• Task requirements:
1. Reproduce the part of the baseball text between "That is the" and "lost ten games.", inclusive.
2. In the baseball text, what was the Red Sox record in the second month of the season?
3. Extend the baseball text, picking up right after its final sentence.

• Document text:
········

That is the explanation of the unusual consistency that marked the work
of the Red Sox all season and the fact they did not experience a serious
slump. In the first month of the season they won twelve games and lost
eight. The second month of the race was their poorest one--the nearest
they came to a slump. In that month they won eight and lost ten games.
In the third month Boston won twenty-three and lost seven games. The
fourth month saw them win twenty games and lose eight and in the fifth
month their record was twenty victories and five defeats. In the final
stages of the race the Red Sox were not under as strong pressure from
behind and naturally did not travel as fast after sighting the wire, but
the figures produced explain why Boston won the pennant. It started well
and kept going faster until there was no longer need for speed. The
annexation of the world's championship in a record breaking world's
series with the New York Giants was a fitting climax to their season's
achievement.

* * * * *

When Clark Griffith stalked through the west on his first invasion of
the season with a team of youngsters, some of them practically unknown,
and declared he was going after the pennant, everybody laughed or wanted
to. A few weeks later everybody who had laughed was sorry, and those who
only wanted to laugh were glad they didn't. For Griffith kept his men
keyed up to the fighting pitch during the greater part of the season,
and when they did start slumping in September, he made a slight switch
on his infield, applied the brakes and started them going up again. The
result was that Washington finished second for the first time in its
major league history, winning that position in the closing days of the
race after a bitter tussle with the passing world's champions.

The acquisition of Gandil from Montreal plugged a hole at first base
which had defied the efforts of several predecessors to stop and it
helped make a brilliant infield, for it gave the youngsters something
they were not afraid to throw at. In giving credit for the work of
Griffith's infield, the inclination is to overestimate the worth of the
new stars. But there was a tower of strength at short in George McBride,
who has been playing steadily and consistently at that position for
several seasons without being given one-tenth the credit his work has
merited.

········

• Data segment:
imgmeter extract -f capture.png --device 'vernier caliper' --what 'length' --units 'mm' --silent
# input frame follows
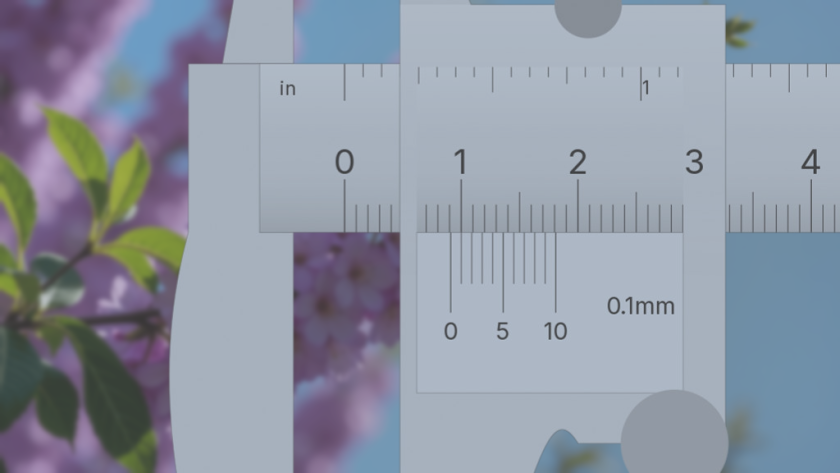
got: 9.1 mm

········

• Responses:
1.
That is the explanation of the unusual consistency that marked the work
of the Red Sox all season and the fact they did not experience a serious
slump. In the first month of the season they won twelve games and lost
eight. The second month of the race was their poorest one--the nearest
they came to a slump. In that month they won eight and lost ten games.

2. Eight wins and ten losses.

3.
The Washington team at one time or another occupied every position in
the race except the first and last. The Senators were in seventh place
for a few days in the opening weeks of the season, but not anywhere
nearly as long as they were in second place later on. They climbed out
of the second division by rapid stages and after May 1 they were driven
back into it only once during the rest of the year. That was for three
days in the beginning of June. In the meantime they had knocked Boston
out of second place for a short while in May and, most of the way, had
enjoyed a close fight with Philadelphia for third and fourth spots. Near
the middle of June, after the Red Sox had ousted their White namesakes
from first place, the Senators also passed Chicago and started after
Boston. But the youngsters were not yet hardened to the strain and soon
fell back to third and fourth. On July 5 Washington went into second
place and held onto it, with the exception of three days, for a period
of two months. September brought a slump and Griffith's men surrendered
the runner-up position to the Athletics for about two weeks, then came
back and took it away from the Mackmen at the end.

* * * * *

What happened to the world's champion Athletics the public did not
really know until after the middle of the season. Then the suspensions
of Chief Bender and Rube Oldring blazoned the fact that Manager Mack's
splendid system of handling a Base Ball team by moral suasion had fallen
down in the face of overconfidence and too much prosperity. Few people
saw any reason for changing their belief in the prowess of the Athletics
during the first half of the season, because they were in as good
position most of the time as they had been the year previous at the same
stage of the race. They were expected to make the same strong finish
that swept everything before it in 1911. Not until the second half of
the season was well under way did the adherents of the Mackmen give up
the battle.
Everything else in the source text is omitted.